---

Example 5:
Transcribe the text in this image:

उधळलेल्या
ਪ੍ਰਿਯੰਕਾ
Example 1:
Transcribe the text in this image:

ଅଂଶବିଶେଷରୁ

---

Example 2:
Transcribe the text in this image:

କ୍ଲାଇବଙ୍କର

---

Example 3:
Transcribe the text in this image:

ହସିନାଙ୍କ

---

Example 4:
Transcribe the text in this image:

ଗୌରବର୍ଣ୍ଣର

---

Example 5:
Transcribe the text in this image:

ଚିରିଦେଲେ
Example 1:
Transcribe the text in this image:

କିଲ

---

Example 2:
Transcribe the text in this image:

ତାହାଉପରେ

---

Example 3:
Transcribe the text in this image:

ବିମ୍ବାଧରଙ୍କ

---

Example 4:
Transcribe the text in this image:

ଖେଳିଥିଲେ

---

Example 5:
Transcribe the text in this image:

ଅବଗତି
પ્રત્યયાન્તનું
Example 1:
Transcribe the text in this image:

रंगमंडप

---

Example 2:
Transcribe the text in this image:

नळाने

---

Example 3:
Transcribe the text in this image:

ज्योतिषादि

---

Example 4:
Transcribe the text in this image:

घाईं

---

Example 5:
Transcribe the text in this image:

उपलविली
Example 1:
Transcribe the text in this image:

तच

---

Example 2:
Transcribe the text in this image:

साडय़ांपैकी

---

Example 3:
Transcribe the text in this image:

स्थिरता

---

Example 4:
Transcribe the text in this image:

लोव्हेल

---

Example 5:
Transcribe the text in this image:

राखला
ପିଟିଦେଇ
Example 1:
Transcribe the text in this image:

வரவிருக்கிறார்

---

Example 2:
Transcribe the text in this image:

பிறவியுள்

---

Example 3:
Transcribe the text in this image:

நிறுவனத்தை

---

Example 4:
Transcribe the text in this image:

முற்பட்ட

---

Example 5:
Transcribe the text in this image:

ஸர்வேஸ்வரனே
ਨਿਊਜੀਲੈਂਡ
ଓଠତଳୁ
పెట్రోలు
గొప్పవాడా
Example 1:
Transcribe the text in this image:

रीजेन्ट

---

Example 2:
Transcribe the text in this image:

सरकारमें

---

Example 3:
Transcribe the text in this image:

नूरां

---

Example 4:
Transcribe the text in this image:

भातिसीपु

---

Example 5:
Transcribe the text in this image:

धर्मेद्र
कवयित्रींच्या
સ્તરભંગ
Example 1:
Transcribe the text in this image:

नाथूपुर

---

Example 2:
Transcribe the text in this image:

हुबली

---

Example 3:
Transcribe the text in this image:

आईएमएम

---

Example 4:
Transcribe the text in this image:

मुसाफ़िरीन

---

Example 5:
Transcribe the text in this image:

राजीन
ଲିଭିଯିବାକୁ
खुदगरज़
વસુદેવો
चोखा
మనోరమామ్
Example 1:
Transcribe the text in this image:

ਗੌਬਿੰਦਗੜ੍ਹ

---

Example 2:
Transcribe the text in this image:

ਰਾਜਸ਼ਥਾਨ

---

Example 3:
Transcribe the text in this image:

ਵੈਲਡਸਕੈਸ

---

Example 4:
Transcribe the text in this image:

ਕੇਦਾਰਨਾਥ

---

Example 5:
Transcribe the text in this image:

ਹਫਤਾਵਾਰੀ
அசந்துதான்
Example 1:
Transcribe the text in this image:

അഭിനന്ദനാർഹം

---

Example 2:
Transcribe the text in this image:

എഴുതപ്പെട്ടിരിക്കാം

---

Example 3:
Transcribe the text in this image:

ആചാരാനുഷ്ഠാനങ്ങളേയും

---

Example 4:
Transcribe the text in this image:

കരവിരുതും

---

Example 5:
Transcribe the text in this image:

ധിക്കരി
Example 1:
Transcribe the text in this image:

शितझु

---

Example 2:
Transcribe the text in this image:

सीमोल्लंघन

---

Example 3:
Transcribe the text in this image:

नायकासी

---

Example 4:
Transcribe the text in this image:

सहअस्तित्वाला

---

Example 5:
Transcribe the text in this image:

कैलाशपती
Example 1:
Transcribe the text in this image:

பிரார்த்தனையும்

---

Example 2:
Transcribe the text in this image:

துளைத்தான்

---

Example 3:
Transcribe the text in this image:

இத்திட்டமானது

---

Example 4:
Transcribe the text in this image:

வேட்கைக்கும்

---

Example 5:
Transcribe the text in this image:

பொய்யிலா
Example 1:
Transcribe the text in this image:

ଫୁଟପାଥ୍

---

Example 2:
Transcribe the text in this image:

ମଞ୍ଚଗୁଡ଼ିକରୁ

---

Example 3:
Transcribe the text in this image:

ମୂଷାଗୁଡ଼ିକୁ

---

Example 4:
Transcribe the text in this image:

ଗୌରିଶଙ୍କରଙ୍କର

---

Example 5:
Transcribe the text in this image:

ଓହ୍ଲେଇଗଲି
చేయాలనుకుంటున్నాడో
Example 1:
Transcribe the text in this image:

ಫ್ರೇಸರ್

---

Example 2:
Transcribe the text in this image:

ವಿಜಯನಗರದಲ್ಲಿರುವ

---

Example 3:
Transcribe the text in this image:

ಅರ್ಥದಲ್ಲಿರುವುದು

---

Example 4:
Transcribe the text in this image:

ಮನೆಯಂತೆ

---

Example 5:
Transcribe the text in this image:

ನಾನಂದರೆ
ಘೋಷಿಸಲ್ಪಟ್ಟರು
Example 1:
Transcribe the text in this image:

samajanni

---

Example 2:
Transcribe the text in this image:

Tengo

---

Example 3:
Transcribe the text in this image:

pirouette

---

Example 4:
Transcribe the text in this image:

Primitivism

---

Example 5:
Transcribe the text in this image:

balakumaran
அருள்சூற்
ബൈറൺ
┄┄┄┄┄┄┄┄┄┄┄┄┄┄┄┄┄┄┄┄
● Activity: Starting at the first line, transcribe the material through to the last.

● Solution to this task:
---

Example 5:
Transcribe the text in this image:

उधळलेल्या
ਪ੍ਰਿਯੰਕਾ
Example 1:
Transcribe the text in this image:

ଅଂଶବିଶେଷରୁ

---

Example 2:
Transcribe the text in this image:

କ୍ଲାଇବଙ୍କର

---

Example 3:
Transcribe the text in this image:

ହସିନାଙ୍କ

---

Example 4:
Transcribe the text in this image:

ଗୌରବର୍ଣ୍ଣର

---

Example 5:
Transcribe the text in this image:

ଚିରିଦେଲେ
Example 1:
Transcribe the text in this image:

କିଲ

---

Example 2:
Transcribe the text in this image:

ତାହାଉପରେ

---

Example 3:
Transcribe the text in this image:

ବିମ୍ବାଧରଙ୍କ

---

Example 4:
Transcribe the text in this image:

ଖେଳିଥିଲେ

---

Example 5:
Transcribe the text in this image:

ଅବଗତି
પ્રત્યયાન્તનું
Example 1:
Transcribe the text in this image:

रंगमंडप

---

Example 2:
Transcribe the text in this image:

नळाने

---

Example 3:
Transcribe the text in this image:

ज्योतिषादि

---

Example 4:
Transcribe the text in this image:

घाईं

---

Example 5:
Transcribe the text in this image:

उपलविली
Example 1:
Transcribe the text in this image:

तच

---

Example 2:
Transcribe the text in this image:

साडय़ांपैकी

---

Example 3:
Transcribe the text in this image:

स्थिरता

---

Example 4:
Transcribe the text in this image:

लोव्हेल

---

Example 5:
Transcribe the text in this image:

राखला
ପିଟିଦେଇ
Example 1:
Transcribe the text in this image:

வரவிருக்கிறார்

---

Example 2:
Transcribe the text in this image:

பிறவியுள்

---

Example 3:
Transcribe the text in this image:

நிறுவனத்தை

---

Example 4:
Transcribe the text in this image:

முற்பட்ட

---

Example 5:
Transcribe the text in this image:

ஸர்வேஸ்வரனே
ਨਿਊਜੀਲੈਂਡ
ଓଠତଳୁ
పెట్రోలు
గొప్పవాడా
Example 1:
Transcribe the text in this image:

रीजेन्ट

---

Example 2:
Transcribe the text in this image:

सरकारमें

---

Example 3:
Transcribe the text in this image:

नूरां

---

Example 4:
Transcribe the text in this image:

भातिसीपु

---

Example 5:
Transcribe the text in this image:

धर्मेद्र
कवयित्रींच्या
સ્તરભંગ
Example 1:
Transcribe the text in this image:

नाथूपुर

---

Example 2:
Transcribe the text in this image:

हुबली

---

Example 3:
Transcribe the text in this image:

आईएमएम

---

Example 4:
Transcribe the text in this image:

मुसाफ़िरीन

---

Example 5:
Transcribe the text in this image:

राजीन
ଲିଭିଯିବାକୁ
खुदगरज़
વસુદેવો
चोखा
మనోరమామ్
Example 1:
Transcribe the text in this image:

ਗੌਬਿੰਦਗੜ੍ਹ

---

Example 2:
Transcribe the text in this image:

ਰਾਜਸ਼ਥਾਨ

---

Example 3:
Transcribe the text in this image:

ਵੈਲਡਸਕੈਸ

---

Example 4:
Transcribe the text in this image:

ਕੇਦਾਰਨਾਥ

---

Example 5:
Transcribe the text in this image:

ਹਫਤਾਵਾਰੀ
அசந்துதான்
Example 1:
Transcribe the text in this image:

അഭിനന്ദനാർഹം

---

Example 2:
Transcribe the text in this image:

എഴുതപ്പെട്ടിരിക്കാം

---

Example 3:
Transcribe the text in this image:

ആചാരാനുഷ്ഠാനങ്ങളേയും

---

Example 4:
Transcribe the text in this image:

കരവിരുതും

---

Example 5:
Transcribe the text in this image:

ധിക്കരി
Example 1:
Transcribe the text in this image:

शितझु

---

Example 2:
Transcribe the text in this image:

सीमोल्लंघन

---

Example 3:
Transcribe the text in this image:

नायकासी

---

Example 4:
Transcribe the text in this image:

सहअस्तित्वाला

---

Example 5:
Transcribe the text in this image:

कैलाशपती
Example 1:
Transcribe the text in this image:

பிரார்த்தனையும்

---

Example 2:
Transcribe the text in this image:

துளைத்தான்

---

Example 3:
Transcribe the text in this image:

இத்திட்டமானது

---

Example 4:
Transcribe the text in this image:

வேட்கைக்கும்

---

Example 5:
Transcribe the text in this image:

பொய்யிலா
Example 1:
Transcribe the text in this image:

ଫୁଟପାଥ୍

---

Example 2:
Transcribe the text in this image:

ମଞ୍ଚଗୁଡ଼ିକରୁ

---

Example 3:
Transcribe the text in this image:

ମୂଷାଗୁଡ଼ିକୁ

---

Example 4:
Transcribe the text in this image:

ଗୌରିଶଙ୍କରଙ୍କର

---

Example 5:
Transcribe the text in this image:

ଓହ୍ଲେଇଗଲି
చేయాలనుకుంటున్నాడో
Example 1:
Transcribe the text in this image:

ಫ್ರೇಸರ್

---

Example 2:
Transcribe the text in this image:

ವಿಜಯನಗರದಲ್ಲಿರುವ

---

Example 3:
Transcribe the text in this image:

ಅರ್ಥದಲ್ಲಿರುವುದು

---

Example 4:
Transcribe the text in this image:

ಮನೆಯಂತೆ

---

Example 5:
Transcribe the text in this image:

ನಾನಂದರೆ
ಘೋಷಿಸಲ್ಪಟ್ಟರು
Example 1:
Transcribe the text in this image:

samajanni

---

Example 2:
Transcribe the text in this image:

Tengo

---

Example 3:
Transcribe the text in this image:

pirouette

---

Example 4:
Transcribe the text in this image:

Primitivism

---

Example 5:
Transcribe the text in this image:

balakumaran
அருள்சூற்
ബൈറൺ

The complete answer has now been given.